[Records to process Boundary: Start]

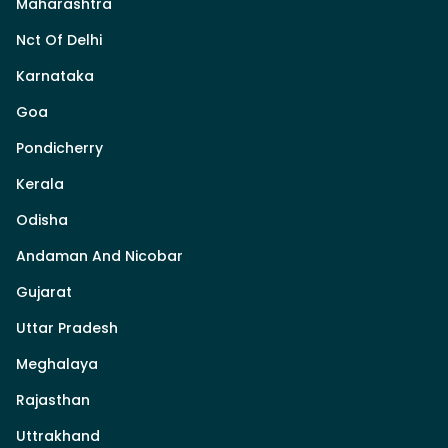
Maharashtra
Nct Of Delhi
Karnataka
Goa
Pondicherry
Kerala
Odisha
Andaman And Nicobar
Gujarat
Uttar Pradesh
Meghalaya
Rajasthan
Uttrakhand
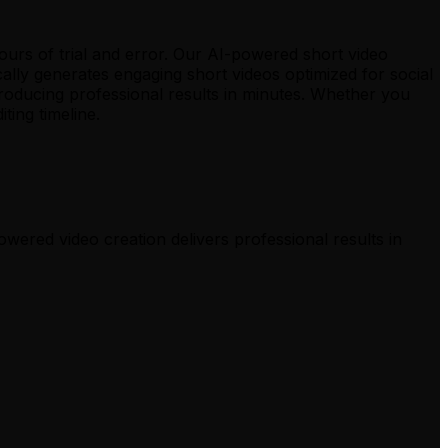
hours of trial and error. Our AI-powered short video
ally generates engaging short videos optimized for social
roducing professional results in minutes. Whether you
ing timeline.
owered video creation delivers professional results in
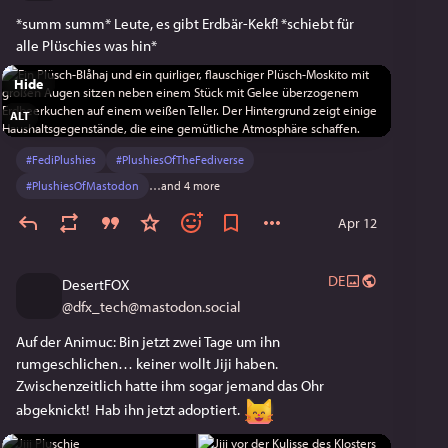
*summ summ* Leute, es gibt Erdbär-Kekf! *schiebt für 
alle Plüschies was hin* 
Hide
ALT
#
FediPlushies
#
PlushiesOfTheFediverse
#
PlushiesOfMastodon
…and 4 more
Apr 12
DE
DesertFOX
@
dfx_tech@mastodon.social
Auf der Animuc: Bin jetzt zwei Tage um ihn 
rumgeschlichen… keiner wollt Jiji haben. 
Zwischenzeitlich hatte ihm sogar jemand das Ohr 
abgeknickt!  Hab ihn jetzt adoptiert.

[Records to process Boundary: End]
[Records to process Boundary: Start]

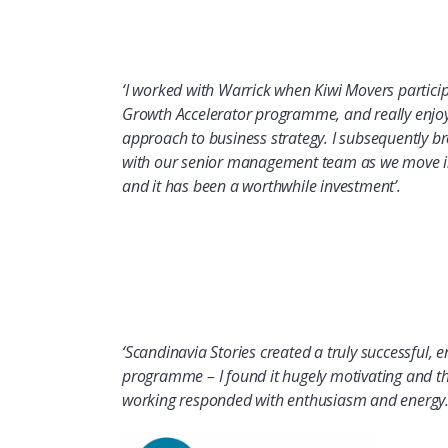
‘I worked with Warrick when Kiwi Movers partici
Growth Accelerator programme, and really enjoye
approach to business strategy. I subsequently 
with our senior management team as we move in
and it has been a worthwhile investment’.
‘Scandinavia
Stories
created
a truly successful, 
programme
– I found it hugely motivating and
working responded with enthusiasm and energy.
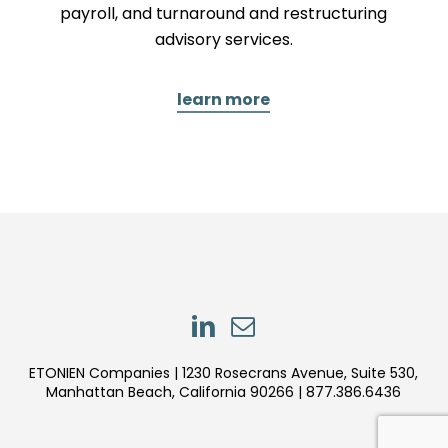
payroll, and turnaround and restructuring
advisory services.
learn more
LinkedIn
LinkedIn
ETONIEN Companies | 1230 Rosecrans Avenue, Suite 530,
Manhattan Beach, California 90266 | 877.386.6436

[Records to process Boundary: End]

The problem: Copy the part of the material that opens with the line containing "Maharashtra" and closes with the line containing "owered video creation", keeping every line as it stands and omitting the pictures.

Result for this task:
Maharashtra
Nct Of Delhi
Karnataka
Goa
Pondicherry
Kerala
Odisha
Andaman And Nicobar
Gujarat
Uttar Pradesh
Meghalaya
Rajasthan
Uttrakhand
hours of trial and error. Our AI-powered short video
ally generates engaging short videos optimized for social
roducing professional results in minutes. Whether you
ing timeline.
owered video creation delivers professional results in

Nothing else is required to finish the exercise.